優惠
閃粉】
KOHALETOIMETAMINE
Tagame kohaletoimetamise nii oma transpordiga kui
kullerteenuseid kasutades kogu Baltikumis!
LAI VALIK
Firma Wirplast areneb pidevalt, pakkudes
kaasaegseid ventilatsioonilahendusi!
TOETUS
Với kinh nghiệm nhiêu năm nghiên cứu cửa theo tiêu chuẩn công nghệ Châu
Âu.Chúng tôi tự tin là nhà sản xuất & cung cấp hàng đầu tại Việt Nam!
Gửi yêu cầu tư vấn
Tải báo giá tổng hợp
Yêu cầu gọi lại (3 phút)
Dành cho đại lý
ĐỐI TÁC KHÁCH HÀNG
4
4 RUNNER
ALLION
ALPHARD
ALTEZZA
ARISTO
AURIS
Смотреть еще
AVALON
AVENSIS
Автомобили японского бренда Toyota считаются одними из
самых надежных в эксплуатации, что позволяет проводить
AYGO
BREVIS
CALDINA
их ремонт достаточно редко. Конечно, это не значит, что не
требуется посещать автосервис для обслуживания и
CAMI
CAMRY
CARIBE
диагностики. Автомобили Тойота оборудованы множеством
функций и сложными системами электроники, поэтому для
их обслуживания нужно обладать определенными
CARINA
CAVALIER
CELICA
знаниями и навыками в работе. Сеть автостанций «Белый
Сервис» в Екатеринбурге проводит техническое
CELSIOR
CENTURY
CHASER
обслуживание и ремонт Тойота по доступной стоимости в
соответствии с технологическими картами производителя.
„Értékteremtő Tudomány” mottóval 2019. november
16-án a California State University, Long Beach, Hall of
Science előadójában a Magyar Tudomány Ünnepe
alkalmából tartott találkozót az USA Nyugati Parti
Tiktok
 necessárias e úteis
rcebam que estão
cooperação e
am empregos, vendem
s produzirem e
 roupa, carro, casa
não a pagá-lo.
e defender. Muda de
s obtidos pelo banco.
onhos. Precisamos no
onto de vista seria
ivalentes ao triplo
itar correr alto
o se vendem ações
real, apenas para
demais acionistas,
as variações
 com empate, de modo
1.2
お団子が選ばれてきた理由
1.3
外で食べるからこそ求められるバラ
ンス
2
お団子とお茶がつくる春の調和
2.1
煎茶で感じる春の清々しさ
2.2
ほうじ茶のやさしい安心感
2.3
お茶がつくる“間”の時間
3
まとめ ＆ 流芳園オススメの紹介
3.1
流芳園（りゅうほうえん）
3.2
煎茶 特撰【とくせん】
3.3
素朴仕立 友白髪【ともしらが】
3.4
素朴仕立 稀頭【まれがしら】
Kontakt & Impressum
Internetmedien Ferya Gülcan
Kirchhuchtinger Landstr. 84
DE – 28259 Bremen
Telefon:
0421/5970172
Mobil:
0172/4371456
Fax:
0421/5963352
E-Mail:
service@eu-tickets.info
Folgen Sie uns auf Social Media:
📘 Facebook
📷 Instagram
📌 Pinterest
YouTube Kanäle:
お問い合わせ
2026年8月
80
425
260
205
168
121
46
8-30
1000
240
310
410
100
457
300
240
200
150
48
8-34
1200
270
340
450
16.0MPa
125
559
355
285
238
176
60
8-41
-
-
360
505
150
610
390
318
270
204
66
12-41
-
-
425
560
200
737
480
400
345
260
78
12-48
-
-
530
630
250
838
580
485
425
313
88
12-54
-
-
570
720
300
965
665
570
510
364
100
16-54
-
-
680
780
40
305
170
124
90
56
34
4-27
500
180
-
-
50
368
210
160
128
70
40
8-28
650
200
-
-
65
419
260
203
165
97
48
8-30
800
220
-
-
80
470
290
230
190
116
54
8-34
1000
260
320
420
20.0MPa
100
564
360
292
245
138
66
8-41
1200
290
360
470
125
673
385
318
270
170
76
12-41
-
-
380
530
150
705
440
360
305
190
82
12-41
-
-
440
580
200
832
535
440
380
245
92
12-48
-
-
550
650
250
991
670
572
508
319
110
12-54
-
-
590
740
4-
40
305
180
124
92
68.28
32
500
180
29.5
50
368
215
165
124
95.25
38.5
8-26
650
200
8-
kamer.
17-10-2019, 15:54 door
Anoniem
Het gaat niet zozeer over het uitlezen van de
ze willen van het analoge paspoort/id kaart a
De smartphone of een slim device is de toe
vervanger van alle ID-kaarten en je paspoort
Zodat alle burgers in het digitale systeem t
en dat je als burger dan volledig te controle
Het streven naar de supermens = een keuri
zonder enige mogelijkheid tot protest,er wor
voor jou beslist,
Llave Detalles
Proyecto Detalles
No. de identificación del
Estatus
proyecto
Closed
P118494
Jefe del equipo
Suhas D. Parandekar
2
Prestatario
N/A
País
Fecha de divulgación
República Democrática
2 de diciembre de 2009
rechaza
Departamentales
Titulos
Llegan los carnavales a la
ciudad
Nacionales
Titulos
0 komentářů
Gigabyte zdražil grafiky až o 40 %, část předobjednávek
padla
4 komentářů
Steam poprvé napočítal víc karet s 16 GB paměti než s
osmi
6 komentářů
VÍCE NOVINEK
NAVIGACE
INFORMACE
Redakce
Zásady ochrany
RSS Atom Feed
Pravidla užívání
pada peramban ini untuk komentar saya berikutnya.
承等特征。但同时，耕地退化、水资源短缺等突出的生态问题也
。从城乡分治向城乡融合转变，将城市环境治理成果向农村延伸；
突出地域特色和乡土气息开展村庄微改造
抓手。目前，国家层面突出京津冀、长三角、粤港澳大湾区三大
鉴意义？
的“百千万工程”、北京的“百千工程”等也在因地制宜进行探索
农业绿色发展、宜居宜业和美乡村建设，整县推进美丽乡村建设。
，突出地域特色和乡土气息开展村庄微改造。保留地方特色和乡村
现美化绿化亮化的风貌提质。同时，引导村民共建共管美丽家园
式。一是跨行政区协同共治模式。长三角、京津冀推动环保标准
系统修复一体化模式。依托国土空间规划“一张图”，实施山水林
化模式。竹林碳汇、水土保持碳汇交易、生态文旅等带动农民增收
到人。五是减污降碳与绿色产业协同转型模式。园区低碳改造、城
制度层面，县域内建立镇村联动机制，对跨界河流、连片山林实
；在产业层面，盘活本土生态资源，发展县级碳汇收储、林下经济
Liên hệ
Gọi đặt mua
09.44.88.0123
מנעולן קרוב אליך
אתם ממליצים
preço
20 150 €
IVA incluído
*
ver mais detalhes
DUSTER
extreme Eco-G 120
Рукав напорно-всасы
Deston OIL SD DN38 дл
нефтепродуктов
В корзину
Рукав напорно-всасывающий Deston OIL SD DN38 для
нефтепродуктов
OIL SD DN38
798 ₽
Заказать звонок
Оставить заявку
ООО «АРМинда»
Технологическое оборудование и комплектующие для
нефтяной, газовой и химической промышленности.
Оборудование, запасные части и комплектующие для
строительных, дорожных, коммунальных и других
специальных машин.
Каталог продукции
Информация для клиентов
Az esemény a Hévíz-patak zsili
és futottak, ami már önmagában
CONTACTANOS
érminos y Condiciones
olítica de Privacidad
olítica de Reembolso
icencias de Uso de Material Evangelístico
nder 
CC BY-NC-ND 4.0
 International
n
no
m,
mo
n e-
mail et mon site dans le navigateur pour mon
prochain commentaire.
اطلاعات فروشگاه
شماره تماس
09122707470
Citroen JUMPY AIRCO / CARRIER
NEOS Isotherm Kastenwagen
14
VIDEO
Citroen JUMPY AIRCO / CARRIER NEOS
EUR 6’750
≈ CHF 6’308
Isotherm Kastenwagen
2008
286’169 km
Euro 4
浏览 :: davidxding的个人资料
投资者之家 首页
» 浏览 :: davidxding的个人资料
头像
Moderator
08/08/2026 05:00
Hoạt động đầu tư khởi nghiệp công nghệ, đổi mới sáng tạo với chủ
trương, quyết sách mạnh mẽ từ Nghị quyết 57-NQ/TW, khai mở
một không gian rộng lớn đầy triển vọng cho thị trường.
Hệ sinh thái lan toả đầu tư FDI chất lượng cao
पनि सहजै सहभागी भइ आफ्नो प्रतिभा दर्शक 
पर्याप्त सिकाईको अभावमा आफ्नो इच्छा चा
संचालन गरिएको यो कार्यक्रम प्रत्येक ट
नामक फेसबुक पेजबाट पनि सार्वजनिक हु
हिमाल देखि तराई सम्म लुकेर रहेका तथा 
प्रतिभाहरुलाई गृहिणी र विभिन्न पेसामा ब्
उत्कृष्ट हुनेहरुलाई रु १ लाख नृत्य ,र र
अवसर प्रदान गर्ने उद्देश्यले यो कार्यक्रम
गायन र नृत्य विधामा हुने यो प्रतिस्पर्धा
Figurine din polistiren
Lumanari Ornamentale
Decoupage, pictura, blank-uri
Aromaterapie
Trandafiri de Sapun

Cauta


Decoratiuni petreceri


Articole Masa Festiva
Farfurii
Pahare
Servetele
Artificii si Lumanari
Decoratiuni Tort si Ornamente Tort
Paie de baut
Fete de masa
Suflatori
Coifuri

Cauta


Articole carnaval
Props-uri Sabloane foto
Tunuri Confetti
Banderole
━━━━━━━━━━━━━━━━━━━━━━━━━━━━━━
### Activity
What is asked for is an exact copy of the lines above from the one containing "煎茶 特撰【とくせん】" through the one containing "Pravidla užívání", and only those.

### Expected answer
煎茶 特撰【とくせん】
3.3
素朴仕立 友白髪【ともしらが】
3.4
素朴仕立 稀頭【まれがしら】
Kontakt & Impressum
Internetmedien Ferya Gülcan
Kirchhuchtinger Landstr. 84
DE – 28259 Bremen
Telefon:
0421/5970172
Mobil:
0172/4371456
Fax:
0421/5963352
E-Mail:
service@eu-tickets.info
Folgen Sie uns auf Social Media:
📘 Facebook
📷 Instagram
📌 Pinterest
YouTube Kanäle:
お問い合わせ
2026年8月
80
425
260
205
168
121
46
8-30
1000
240
310
410
100
457
300
240
200
150
48
8-34
1200
270
340
450
16.0MPa
125
559
355
285
238
176
60
8-41
-
-
360
505
150
610
390
318
270
204
66
12-41
-
-
425
560
200
737
480
400
345
260
78
12-48
-
-
530
630
250
838
580
485
425
313
88
12-54
-
-
570
720
300
965
665
570
510
364
100
16-54
-
-
680
780
40
305
170
124
90
56
34
4-27
500
180
-
-
50
368
210
160
128
70
40
8-28
650
200
-
-
65
419
260
203
165
97
48
8-30
800
220
-
-
80
470
290
230
190
116
54
8-34
1000
260
320
420
20.0MPa
100
564
360
292
245
138
66
8-41
1200
290
360
470
125
673
385
318
270
170
76
12-41
-
-
380
530
150
705
440
360
305
190
82
12-41
-
-
440
580
200
832
535
440
380
245
92
12-48
-
-
550
650
250
991
670
572
508
319
110
12-54
-
-
590
740
4-
40
305
180
124
92
68.28
32
500
180
29.5
50
368
215
165
124
95.25
38.5
8-26
650
200
8-
kamer.
17-10-2019, 15:54 door
Anoniem
Het gaat niet zozeer over het uitlezen van de
ze willen van het analoge paspoort/id kaart a
De smartphone of een slim device is de toe
vervanger van alle ID-kaarten en je paspoort
Zodat alle burgers in het digitale systeem t
en dat je als burger dan volledig te controle
Het streven naar de supermens = een keuri
zonder enige mogelijkheid tot protest,er wor
voor jou beslist,
Llave Detalles
Proyecto Detalles
No. de identificación del
Estatus
proyecto
Closed
P118494
Jefe del equipo
Suhas D. Parandekar
2
Prestatario
N/A
País
Fecha de divulgación
República Democrática
2 de diciembre de 2009
rechaza
Departamentales
Titulos
Llegan los carnavales a la
ciudad
Nacionales
Titulos
0 komentářů
Gigabyte zdražil grafiky až o 40 %, část předobjednávek
padla
4 komentářů
Steam poprvé napočítal víc karet s 16 GB paměti než s
osmi
6 komentářů
VÍCE NOVINEK
NAVIGACE
INFORMACE
Redakce
Zásady ochrany
RSS Atom Feed
Pravidla užívání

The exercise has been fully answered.